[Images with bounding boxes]
- Opening Delimiter -

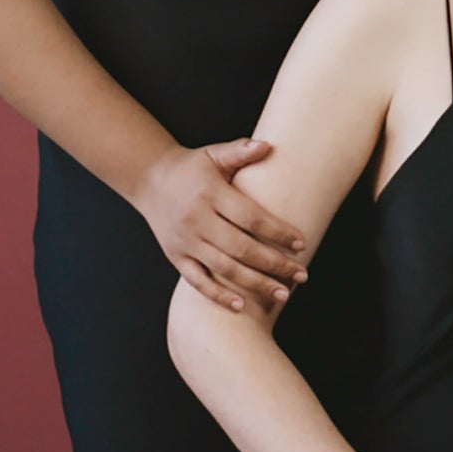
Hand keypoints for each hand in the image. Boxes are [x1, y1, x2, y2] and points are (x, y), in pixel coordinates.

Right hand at [133, 138, 307, 311]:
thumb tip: (267, 145)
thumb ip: (240, 152)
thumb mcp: (214, 154)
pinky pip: (197, 281)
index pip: (250, 217)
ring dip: (255, 284)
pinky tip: (240, 306)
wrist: (150, 180)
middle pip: (241, 248)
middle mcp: (197, 220)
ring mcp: (186, 242)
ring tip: (283, 293)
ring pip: (223, 269)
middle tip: (301, 274)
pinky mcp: (176, 257)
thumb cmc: (192, 167)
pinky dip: (218, 296)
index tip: (301, 243)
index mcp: (211, 194)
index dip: (277, 231)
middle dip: (274, 264)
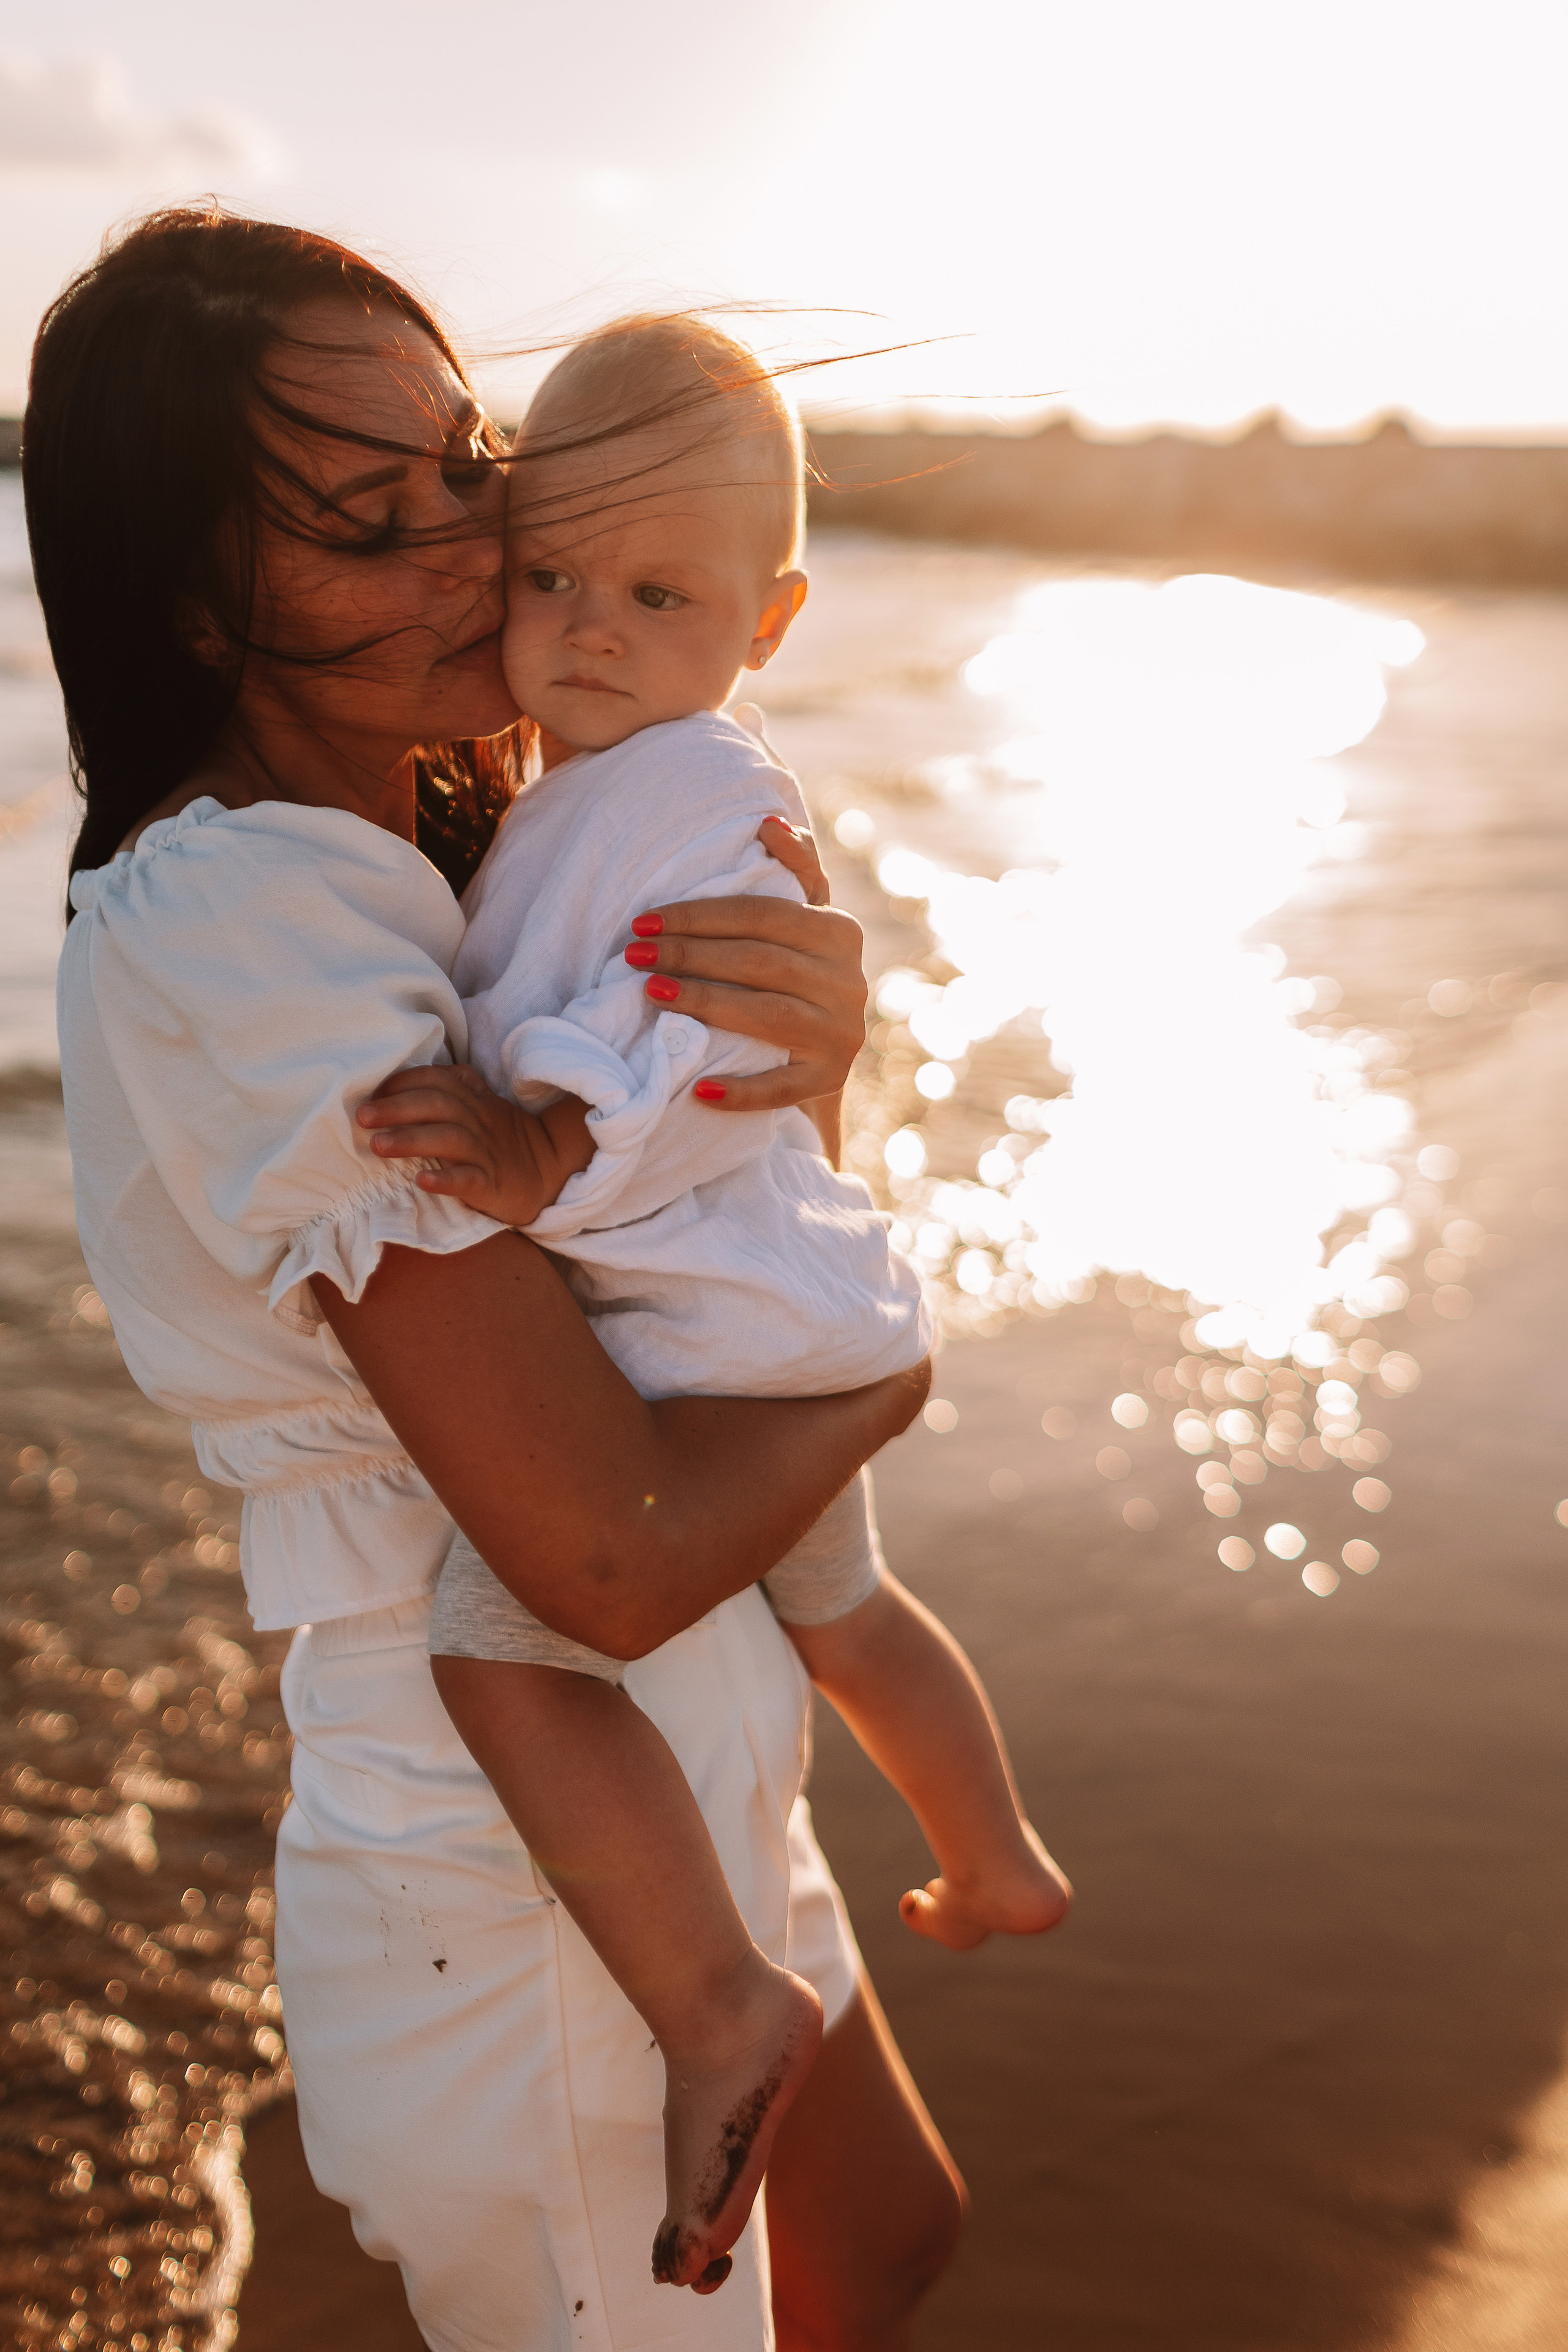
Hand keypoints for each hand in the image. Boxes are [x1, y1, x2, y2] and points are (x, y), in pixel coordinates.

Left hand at [355, 1064, 594, 1226]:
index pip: (436, 1081)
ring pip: (450, 1139)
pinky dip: (445, 1179)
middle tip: (362, 1116)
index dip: (403, 1083)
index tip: (372, 1093)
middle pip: (438, 1105)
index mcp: (474, 1100)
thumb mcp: (482, 1104)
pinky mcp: (493, 1184)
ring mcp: (487, 1152)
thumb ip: (451, 1088)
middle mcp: (479, 1122)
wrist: (549, 1171)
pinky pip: (470, 1180)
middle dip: (397, 1107)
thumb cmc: (502, 1139)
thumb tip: (402, 1080)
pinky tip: (422, 1181)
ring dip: (411, 1140)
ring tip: (378, 1145)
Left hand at [618, 818, 865, 1117]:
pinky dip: (740, 1090)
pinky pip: (781, 1088)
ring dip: (705, 1004)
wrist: (826, 1046)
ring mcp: (841, 1034)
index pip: (763, 915)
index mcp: (839, 933)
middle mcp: (848, 982)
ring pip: (768, 1016)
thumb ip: (796, 867)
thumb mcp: (807, 915)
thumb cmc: (801, 967)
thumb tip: (768, 823)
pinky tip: (699, 1088)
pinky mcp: (828, 1079)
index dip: (700, 916)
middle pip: (759, 962)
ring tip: (652, 993)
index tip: (644, 919)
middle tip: (635, 954)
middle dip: (690, 956)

- Closing Delimiter -

# TASK TO COMPLETE
Out of the data above, return each line where the word "middle" can be found.

# SOLVED PROBLEM
middle pip: (241, 248)
middle mcp: (197, 220)
middle tip: (301, 274)
middle dip: (274, 264)
middle tip: (362, 1116)
middle pip: (438, 1105)
middle mcp: (479, 1122)
middle dip: (397, 1107)
middle mcp: (848, 982)
middle pip: (759, 962)
middle tip: (635, 954)
middle dip: (690, 956)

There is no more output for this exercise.